The Supply Chain Matters blog provides perspectives on an emerging supply chain management focused lesson occurring at Rivian Automotive.
Last week our news feed included an exclusive published report from The Wall Street Journal, Rivian Moves More Engineers Near Illinois EV Factory to Speed Up Output (Paid subscription required).
The essence of this report that cites an informed source, indicates that Rivian is about to initiate a manufacturing reorganization that will include the relocation of portions of the start-up’s manufacturing engineering team to be directly resident at the company’s Normal, Illinois production facility.
Noted is that during the Covid-19 pandemic, the start-up recruited engineers wherever they could be found and allowed them to work remotely. The result was engineering resources located across the U.S. and at corporate headquarters in Irvine, California. According to the report, any engineer not willing to relocate will be offered severance and a new hire will be made that is willing to co-locate.
The report captured the attention of this Editor because of its significance and context as a perceived industry start-up aiming to disrupt the industry, comparably to that of Tesla. Similar is the learning in a painful way that certain industry best practices are just that, practices and management models tested by business growth, financial discipline and needs for added supply chain agility.
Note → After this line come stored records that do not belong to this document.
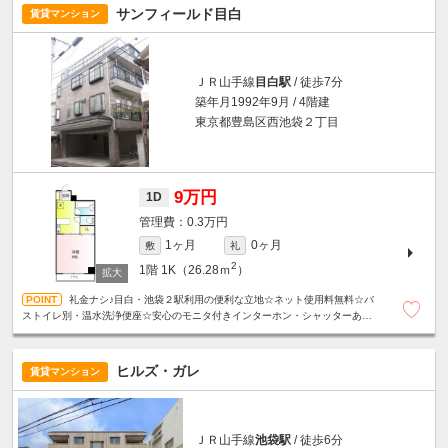
サンフィールド目白
賃貸マンション
ＪＲ山手線
目白駅
/ 徒歩7分
築年月1992年9月 / 4階建
東京都豊島区西池袋２丁目
9万円
1D
0.3万円
1ヶ月
0ヶ月
敷
礼
2
1階
1K（26.28ｍ
）
礼金ナシ♪目白・池袋２駅利用の便利な立地☆ネット使用料無料☆バ
ストイレ別・温水洗浄便座☆安心のモニタ付きインターホン・シャッターあり
☆
ヒルズ・ガレ
賃貸マンション
ＪＲ山手線
池袋駅
/ 徒歩6分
For business and investor focused media readers, this report would have likely provided evidence that the EV automotive and parcel van start-up is making some progress in its efforts to increase volume production and reduce continual supply chain component shortages. For those in the automotive industry and certainly a wide complement of our readership, the report triggers a response of why it took this long to act.
For many years a key acquired learning in supply chain management focused on high volume discrete manufacturing has been that co-location and collaboration of product design, manufacturing engineering and manufacturing operations is essential for new product introduction and volume ramp-up. When a product is billed as providing breakthrough technology and performance, the stakes are even higher, since the price point is premium on the auto side. Having a very demanding customer and stockholder such as Amazon for EV parcel van fleet deployment is a further dimension of expectations related to output.
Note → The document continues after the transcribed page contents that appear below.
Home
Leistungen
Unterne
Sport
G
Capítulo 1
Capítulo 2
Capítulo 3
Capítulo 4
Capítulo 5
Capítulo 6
In 2018, Supply Chain Matters highlighted how Tesla learned some painful lessons, including Founder and CEO Elon Musk being compelled to camp out on the then Model 3 start-up manufacturing floor to iron out the numerous component and production process challenges that were occurring at the same time, almost on an hourly basis. Musk described the experience as “manufacturing hell” but the reality was a culmination of misaligned decisions among functions and operations. The company’s financial future was then at stake. That resulted in a broad management turnover led reorganization effort. Since then, more management turnover and organizational alignment has occurred.
In one of our most recent updates related to Tesla itself, Supply Chain Matters highlighted the appointment of the EV automaker’s Vice President of Global China and the Shanghai gigafactory production facility, Tom Zhu, being promoted to have direct oversight of all Tesla U.S. assembly plants and sales operations in North America and Europe. Reportedly Zhu garnered management chops during last year’s China wide Covid-19 induced lockdowns that impacted Shanghai and other major cities and manufacturing regions. Zhu reportedly took up on-site residence along with Shanghai factory workers and engineers, to ensure that factory output could continue in some form in order to make expected customer and revenue commitments.
Today, Tesla and many other global auto producers know all too well the critical alignment and collaboration needed between product design, manufacturing engineering and operations for assuring the most flexible and efficient production processes as well as having design for supply chain tenets. For EV related production transformation and supporting supply networks, integration and alignment across mechanical, electrical component supply networks and software systems are added industry table stakes.
Similar to Tesla’s 2018 escapades, including having to on one occasion, the need to air freight an entire automotive production assembly line from Germany to the U.S. in order to meet then new product Model 3 output expectations, start-ups have to be able to overcome supply chain and production start-up challenges better than the competition.
Rivian remains under the looking glass to address manufacturing output in order to generate needed cash. Having burned through $6.6 billion in cash resources last year and with Wall Street analysts anticipating another $6 billion this year, the pressure is mounting. Two rounds of layoffs involving salaried staff have occurred along with the postponement of previous planned new EV models.
If there is just one takeaway from this continuing series of events surrounding Rivian along with other high-profile EV start-ups, we submit that the premise of a wholesale rejection of any existing industry best practices must prevail is unwise when the evidence indicates otherwise. Unlike Tesla in 2018, automotive supply networks and associated production flexibility capabilities reside in a more crowded and growing competitive field. Global suppliers have added choices as to whom to partner with and as to which auto and small truck makers will be the winners in the overall EV industry transformation.
Being the latest cool industry start-up with a more innovative and highly engineered product implies learning the missteps from other disruptor start-ups as well as mainstream participants.
Integration and tight collaboration among product design, manufacturing engineering and production operations has proven to be table stakes in enabling expected business outcomes. That is especially the case when dealing with engineering design product innovation. Customers can have limited patience, especially with other EV options more prevalent.